*EXERCISE OBJECTIVE:*
Among the entries, find the lines with the string "labels" and copy them.

----

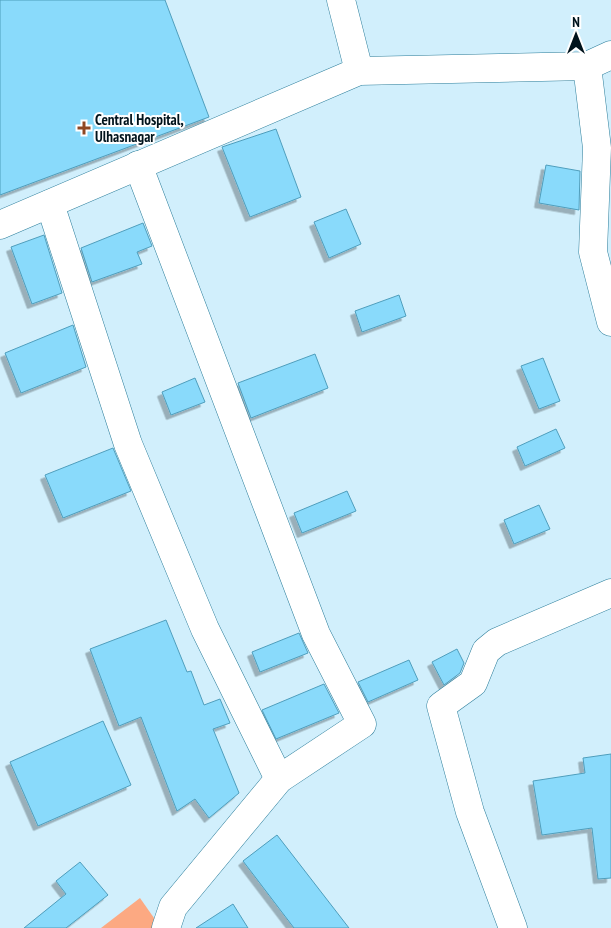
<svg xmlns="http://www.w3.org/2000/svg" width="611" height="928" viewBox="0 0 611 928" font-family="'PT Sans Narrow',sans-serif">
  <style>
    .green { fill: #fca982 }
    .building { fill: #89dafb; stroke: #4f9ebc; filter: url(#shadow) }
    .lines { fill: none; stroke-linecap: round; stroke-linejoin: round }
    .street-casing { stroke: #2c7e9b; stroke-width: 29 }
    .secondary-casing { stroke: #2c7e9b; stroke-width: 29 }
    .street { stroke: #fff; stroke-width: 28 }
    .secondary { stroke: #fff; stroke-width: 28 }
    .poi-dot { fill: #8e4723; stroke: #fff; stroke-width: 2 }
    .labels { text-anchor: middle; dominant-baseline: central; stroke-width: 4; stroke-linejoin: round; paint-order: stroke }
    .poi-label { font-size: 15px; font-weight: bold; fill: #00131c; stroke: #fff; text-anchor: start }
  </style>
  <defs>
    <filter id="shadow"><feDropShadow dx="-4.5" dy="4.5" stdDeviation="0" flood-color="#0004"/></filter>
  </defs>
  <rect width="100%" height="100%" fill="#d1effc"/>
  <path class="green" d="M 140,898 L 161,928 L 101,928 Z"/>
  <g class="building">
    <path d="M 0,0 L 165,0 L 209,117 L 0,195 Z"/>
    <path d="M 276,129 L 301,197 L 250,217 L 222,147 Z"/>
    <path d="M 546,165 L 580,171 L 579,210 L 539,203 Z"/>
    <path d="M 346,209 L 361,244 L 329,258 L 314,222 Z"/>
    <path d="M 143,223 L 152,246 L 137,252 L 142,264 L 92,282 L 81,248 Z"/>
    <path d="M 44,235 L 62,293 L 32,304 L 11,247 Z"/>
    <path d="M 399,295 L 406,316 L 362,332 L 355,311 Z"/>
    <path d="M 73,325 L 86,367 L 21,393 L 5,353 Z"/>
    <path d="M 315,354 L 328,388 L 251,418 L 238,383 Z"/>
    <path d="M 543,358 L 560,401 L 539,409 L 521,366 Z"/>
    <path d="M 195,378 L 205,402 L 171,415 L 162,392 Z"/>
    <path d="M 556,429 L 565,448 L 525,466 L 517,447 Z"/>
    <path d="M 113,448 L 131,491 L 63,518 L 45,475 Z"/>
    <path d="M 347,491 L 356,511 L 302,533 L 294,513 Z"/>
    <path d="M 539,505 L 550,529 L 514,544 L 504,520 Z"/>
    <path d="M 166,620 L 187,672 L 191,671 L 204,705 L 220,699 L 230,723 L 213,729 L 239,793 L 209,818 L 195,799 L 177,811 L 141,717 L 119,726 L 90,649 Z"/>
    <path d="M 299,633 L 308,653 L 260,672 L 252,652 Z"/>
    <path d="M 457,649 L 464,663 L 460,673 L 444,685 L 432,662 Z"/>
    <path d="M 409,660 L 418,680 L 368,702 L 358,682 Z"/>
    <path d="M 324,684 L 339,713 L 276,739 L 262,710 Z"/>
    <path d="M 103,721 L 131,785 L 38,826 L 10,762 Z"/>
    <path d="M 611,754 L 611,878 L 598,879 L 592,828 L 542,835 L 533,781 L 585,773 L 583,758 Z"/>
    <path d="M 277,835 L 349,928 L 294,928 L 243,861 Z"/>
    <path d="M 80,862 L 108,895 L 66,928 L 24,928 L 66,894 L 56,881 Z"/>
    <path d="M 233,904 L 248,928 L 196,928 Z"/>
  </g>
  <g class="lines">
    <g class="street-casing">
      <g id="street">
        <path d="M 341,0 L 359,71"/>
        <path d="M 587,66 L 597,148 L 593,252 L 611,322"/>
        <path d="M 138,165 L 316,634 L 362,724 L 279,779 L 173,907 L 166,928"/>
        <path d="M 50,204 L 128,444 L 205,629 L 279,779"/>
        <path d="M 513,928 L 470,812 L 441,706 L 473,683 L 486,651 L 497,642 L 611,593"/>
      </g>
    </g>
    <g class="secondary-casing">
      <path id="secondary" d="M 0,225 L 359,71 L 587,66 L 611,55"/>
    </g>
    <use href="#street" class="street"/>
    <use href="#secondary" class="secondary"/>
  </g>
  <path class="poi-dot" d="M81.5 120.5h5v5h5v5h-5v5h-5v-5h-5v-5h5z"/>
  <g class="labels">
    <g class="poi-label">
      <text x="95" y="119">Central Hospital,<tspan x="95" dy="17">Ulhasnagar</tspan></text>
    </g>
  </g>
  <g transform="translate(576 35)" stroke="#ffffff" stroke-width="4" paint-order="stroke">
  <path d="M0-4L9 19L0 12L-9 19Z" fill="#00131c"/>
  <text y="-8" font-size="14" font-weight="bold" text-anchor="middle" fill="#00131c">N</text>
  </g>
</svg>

----

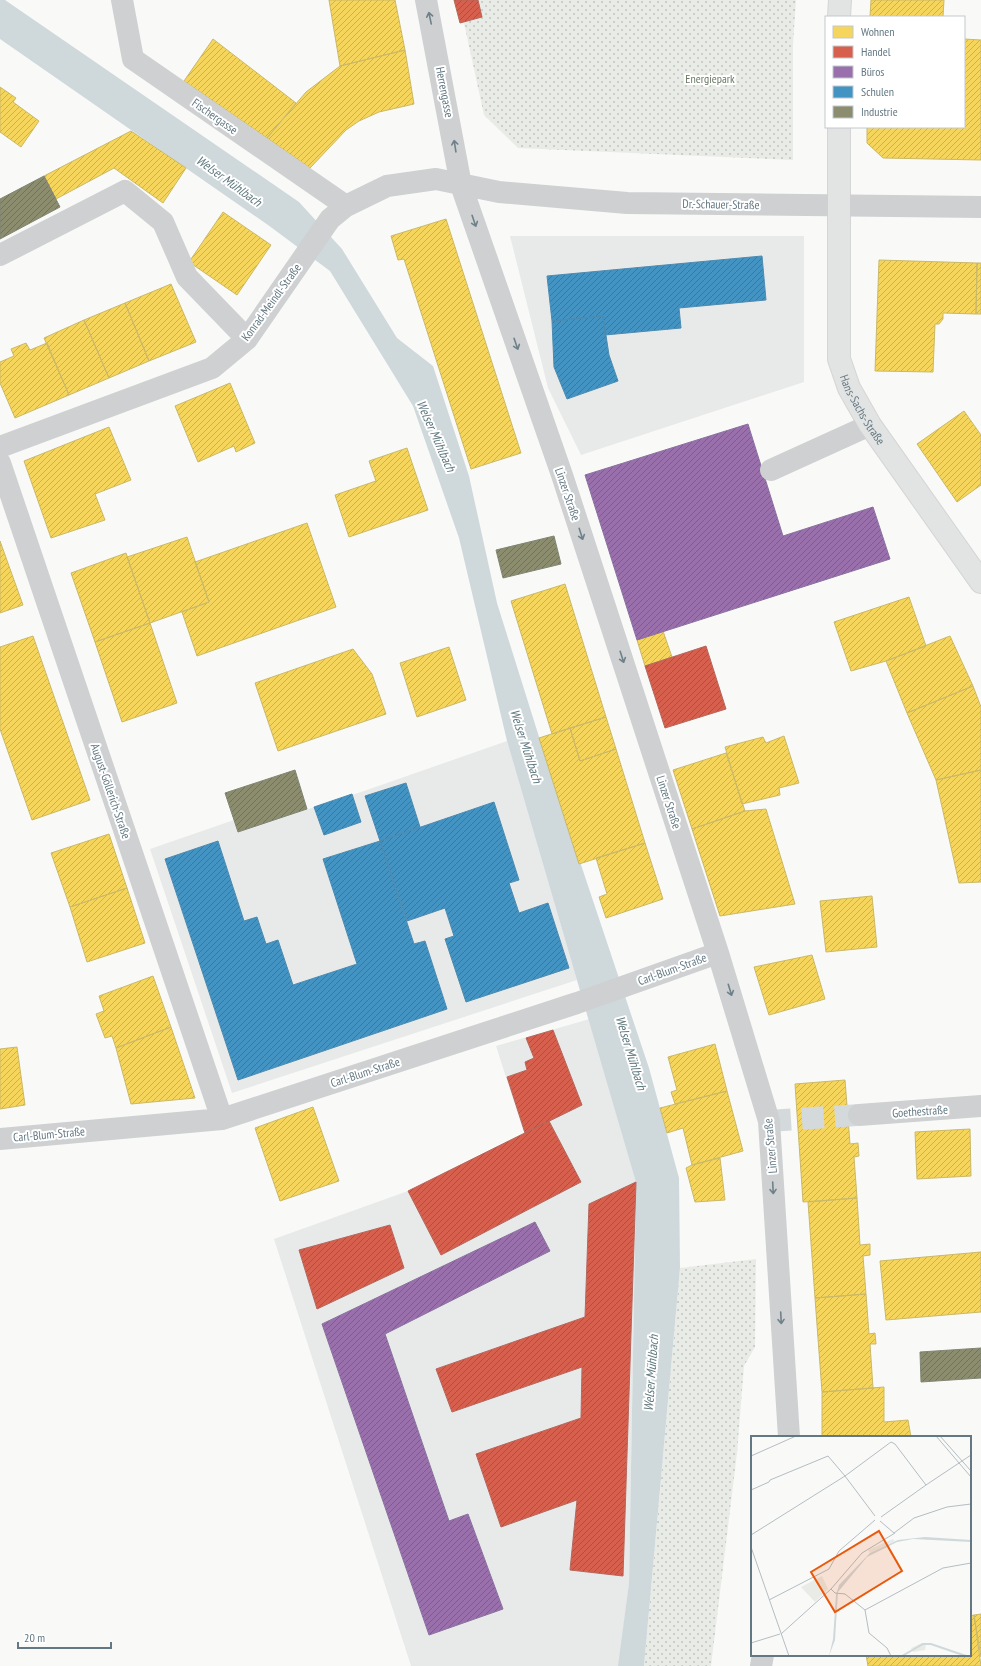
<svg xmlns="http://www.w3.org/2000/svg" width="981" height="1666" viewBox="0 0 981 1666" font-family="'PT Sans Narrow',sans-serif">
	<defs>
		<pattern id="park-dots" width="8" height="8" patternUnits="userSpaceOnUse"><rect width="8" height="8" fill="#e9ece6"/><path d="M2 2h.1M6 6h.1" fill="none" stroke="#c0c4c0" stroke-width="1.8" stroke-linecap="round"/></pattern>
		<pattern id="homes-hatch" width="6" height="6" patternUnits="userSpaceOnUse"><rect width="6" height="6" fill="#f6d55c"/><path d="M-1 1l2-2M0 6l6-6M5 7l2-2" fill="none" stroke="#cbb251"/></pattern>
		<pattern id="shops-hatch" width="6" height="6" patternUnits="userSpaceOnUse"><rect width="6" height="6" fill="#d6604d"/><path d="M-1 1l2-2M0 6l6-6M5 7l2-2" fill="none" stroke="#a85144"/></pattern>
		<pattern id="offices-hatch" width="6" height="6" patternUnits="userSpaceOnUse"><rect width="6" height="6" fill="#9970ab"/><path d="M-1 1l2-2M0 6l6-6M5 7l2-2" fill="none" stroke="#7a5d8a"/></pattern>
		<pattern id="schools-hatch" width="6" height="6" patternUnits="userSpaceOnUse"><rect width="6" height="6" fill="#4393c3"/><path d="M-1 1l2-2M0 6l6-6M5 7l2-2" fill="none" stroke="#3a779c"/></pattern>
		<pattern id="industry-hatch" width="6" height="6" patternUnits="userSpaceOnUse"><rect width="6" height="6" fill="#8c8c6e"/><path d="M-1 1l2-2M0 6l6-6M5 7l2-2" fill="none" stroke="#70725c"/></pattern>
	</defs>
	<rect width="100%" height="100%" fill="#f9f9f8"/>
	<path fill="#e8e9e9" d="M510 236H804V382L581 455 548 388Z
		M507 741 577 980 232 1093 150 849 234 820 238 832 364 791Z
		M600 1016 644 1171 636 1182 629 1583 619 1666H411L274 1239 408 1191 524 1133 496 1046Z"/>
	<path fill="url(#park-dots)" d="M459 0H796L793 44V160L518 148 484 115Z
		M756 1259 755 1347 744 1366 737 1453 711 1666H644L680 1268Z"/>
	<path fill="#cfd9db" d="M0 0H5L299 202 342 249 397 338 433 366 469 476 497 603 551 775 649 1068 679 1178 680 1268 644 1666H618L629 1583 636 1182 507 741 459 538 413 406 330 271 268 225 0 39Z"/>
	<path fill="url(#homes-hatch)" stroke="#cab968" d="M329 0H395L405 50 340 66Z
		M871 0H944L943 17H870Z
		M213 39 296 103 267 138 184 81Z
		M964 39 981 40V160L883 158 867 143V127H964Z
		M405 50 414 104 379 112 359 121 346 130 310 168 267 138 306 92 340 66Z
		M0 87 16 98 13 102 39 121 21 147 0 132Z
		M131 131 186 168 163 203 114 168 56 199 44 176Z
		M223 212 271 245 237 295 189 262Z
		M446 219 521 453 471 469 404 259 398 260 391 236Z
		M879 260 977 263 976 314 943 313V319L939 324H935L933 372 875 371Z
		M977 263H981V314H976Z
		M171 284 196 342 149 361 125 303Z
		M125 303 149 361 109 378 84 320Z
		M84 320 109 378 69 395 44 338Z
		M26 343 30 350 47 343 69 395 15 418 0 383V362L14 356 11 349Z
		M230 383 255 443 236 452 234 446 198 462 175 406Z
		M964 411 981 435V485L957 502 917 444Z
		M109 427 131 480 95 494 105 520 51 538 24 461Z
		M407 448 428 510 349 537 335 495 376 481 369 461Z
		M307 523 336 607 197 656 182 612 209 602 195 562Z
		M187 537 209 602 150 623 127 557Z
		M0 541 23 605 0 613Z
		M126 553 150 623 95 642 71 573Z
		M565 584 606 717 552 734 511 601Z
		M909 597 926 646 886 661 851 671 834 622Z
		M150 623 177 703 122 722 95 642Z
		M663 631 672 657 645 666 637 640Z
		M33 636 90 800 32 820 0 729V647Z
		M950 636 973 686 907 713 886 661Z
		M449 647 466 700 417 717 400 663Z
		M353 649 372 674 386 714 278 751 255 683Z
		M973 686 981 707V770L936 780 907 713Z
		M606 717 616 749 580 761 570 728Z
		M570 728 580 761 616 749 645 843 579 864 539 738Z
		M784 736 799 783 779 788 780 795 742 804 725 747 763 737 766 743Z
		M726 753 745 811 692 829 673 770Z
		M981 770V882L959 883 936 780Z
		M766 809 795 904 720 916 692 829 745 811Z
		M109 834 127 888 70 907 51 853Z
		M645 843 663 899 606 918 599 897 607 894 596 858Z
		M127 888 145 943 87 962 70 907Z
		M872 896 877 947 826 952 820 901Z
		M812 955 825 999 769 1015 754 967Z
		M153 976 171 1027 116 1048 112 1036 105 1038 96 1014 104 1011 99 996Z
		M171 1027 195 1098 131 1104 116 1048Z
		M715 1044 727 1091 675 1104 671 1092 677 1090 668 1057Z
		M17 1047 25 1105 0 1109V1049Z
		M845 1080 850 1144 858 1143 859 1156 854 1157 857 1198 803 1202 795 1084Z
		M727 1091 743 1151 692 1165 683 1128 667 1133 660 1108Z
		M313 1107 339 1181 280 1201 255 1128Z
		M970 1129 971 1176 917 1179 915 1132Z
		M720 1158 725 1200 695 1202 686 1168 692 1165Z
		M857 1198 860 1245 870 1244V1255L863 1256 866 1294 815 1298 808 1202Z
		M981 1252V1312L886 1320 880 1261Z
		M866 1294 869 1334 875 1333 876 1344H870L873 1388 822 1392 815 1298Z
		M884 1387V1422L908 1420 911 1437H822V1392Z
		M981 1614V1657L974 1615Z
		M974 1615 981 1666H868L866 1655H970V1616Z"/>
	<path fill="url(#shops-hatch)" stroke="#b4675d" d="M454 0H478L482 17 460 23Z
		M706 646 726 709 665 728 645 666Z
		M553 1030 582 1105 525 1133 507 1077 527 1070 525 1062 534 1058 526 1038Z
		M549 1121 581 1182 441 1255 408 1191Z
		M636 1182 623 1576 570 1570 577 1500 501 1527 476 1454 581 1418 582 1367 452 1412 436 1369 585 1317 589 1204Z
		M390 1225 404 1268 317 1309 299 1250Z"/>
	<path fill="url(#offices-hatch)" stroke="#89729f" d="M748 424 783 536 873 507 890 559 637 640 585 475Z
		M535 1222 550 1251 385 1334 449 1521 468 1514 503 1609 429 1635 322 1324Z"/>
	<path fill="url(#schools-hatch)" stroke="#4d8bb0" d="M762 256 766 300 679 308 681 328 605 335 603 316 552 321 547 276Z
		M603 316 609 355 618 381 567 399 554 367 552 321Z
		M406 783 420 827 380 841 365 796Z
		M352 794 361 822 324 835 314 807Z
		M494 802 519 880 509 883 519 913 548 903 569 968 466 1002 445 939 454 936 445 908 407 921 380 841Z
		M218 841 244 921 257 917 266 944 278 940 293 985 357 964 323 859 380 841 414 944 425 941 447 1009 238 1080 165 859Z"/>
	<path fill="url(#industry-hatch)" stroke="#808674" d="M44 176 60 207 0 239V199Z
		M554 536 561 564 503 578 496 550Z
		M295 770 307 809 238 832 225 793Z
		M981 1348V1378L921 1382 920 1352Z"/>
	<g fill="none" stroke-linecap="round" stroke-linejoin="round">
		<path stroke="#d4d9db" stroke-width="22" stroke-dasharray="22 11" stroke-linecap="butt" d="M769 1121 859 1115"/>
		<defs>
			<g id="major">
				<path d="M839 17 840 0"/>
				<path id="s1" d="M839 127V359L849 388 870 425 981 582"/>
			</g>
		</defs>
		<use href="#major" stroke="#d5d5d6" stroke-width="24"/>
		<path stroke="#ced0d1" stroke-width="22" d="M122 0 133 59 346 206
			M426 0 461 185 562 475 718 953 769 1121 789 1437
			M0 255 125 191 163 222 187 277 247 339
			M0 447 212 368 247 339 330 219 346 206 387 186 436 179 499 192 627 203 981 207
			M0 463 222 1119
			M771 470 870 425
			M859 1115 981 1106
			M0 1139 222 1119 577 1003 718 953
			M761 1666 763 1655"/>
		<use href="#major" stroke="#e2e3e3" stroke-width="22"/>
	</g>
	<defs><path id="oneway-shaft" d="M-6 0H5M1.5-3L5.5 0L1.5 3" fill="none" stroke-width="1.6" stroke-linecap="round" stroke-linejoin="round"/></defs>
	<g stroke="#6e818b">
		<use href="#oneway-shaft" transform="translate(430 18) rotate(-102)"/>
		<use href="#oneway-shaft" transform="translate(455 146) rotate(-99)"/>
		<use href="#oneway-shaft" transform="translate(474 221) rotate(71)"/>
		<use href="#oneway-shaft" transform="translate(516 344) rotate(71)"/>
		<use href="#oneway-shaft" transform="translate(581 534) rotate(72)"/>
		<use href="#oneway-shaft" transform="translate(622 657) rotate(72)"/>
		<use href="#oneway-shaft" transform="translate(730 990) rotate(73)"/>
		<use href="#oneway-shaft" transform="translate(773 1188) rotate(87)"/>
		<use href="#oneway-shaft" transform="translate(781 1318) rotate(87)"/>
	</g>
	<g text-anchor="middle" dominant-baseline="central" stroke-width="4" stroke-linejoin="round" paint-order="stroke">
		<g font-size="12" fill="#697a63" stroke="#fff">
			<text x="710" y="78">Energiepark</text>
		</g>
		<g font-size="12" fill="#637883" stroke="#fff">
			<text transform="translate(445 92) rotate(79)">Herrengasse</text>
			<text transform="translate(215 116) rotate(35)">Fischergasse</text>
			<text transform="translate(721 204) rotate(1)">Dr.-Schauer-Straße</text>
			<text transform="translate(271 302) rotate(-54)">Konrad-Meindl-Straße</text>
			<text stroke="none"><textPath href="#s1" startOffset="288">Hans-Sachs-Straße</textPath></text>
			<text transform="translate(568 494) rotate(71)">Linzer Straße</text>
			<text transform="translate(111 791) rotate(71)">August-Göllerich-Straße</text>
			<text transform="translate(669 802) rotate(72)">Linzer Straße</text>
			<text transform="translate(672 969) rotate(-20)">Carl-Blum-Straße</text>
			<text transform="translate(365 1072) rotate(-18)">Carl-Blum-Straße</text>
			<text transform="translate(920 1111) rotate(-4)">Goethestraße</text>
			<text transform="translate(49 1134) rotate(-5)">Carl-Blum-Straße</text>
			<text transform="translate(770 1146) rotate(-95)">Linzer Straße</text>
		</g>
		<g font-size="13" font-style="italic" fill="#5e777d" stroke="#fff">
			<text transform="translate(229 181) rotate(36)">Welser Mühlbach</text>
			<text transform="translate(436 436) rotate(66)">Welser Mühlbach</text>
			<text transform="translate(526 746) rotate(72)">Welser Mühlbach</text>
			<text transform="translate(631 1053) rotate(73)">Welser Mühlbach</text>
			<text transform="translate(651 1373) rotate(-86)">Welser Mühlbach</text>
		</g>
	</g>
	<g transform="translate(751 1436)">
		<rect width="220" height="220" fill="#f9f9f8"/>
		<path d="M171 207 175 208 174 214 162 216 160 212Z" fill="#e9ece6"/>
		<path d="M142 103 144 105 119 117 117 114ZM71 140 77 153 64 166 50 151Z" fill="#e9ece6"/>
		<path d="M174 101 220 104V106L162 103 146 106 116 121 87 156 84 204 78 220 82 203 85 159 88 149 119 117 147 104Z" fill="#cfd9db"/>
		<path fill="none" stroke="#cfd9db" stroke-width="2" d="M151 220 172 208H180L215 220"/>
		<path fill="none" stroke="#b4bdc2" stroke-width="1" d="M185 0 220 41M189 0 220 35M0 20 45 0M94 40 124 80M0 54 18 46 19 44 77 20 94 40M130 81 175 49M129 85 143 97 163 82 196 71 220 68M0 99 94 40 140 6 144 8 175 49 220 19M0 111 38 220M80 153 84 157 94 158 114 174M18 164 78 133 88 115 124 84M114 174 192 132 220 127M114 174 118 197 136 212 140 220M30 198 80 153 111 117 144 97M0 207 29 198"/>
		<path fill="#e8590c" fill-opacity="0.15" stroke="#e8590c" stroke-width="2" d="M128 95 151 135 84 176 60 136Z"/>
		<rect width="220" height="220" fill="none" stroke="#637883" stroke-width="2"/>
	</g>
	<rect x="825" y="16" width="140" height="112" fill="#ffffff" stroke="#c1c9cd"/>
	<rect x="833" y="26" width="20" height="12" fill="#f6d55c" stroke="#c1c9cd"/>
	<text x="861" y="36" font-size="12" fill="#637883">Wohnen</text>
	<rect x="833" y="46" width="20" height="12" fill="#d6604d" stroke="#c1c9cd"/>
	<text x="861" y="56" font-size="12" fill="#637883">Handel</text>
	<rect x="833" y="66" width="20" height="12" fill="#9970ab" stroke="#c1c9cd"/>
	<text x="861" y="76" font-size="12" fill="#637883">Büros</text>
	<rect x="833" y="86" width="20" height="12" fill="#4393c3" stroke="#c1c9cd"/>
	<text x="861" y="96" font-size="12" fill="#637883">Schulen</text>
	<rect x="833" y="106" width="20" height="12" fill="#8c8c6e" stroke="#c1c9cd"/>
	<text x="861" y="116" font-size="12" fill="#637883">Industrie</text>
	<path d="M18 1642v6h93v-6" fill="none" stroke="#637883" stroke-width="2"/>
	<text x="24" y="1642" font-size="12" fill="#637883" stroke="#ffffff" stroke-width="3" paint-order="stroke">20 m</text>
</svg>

----

*ANSWER FOR THIS EXERCISE:*
    .labels { text-anchor: middle; dominant-baseline: central; stroke-width: 4; stroke-linejoin: round; paint-order: stroke }
  <g class="labels">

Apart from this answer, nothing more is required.